[[ Source data, beginning ]]

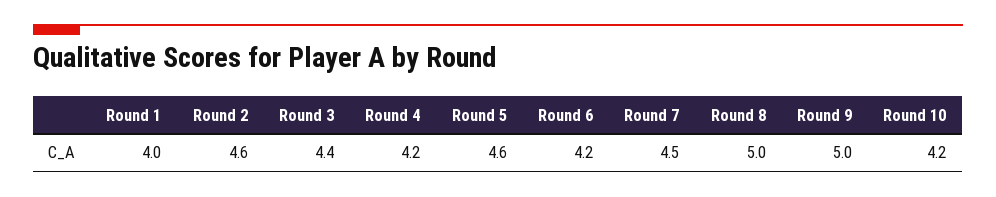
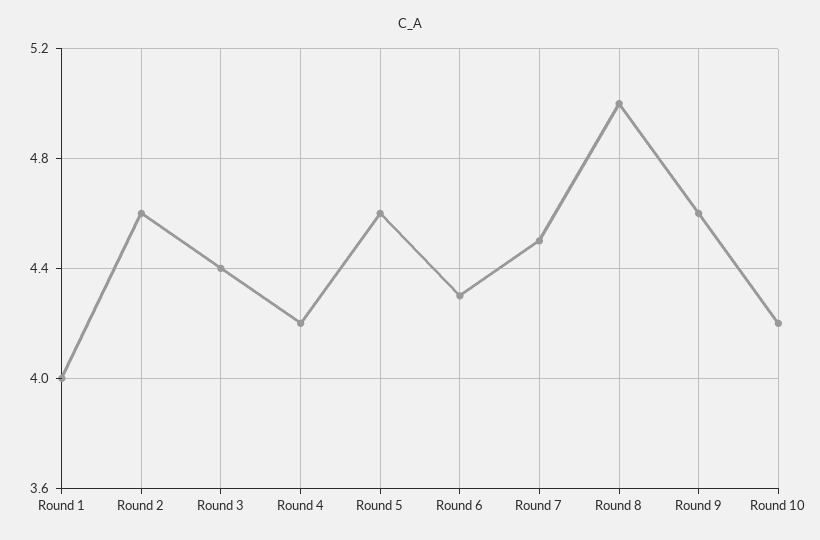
  {
    "Round 1": 4,
    "Round 2": 4.6,
    "Round 3": 4.4,
    "Round 4": 4.2,
    "Round 5": 4.6,
-   "Round 6": 4.2,
+   "Round 6": 4.3,
    "Round 7": 4.5,
    "Round 8": 5,
-   "Round 9": 5,
+   "Round 9": 4.6,
    "Round 10": 4.2
  }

[[ Source data, end ]]

Exercise goal: Pull out every line holding "Round" from the records above, and copy it.

Result for this exercise:
    "Round 1": 4,
    "Round 2": 4.6,
    "Round 3": 4.4,
    "Round 4": 4.2,
    "Round 5": 4.6,
-   "Round 6": 4.2,
+   "Round 6": 4.3,
    "Round 7": 4.5,
    "Round 8": 5,
-   "Round 9": 5,
+   "Round 9": 4.6,
    "Round 10": 4.2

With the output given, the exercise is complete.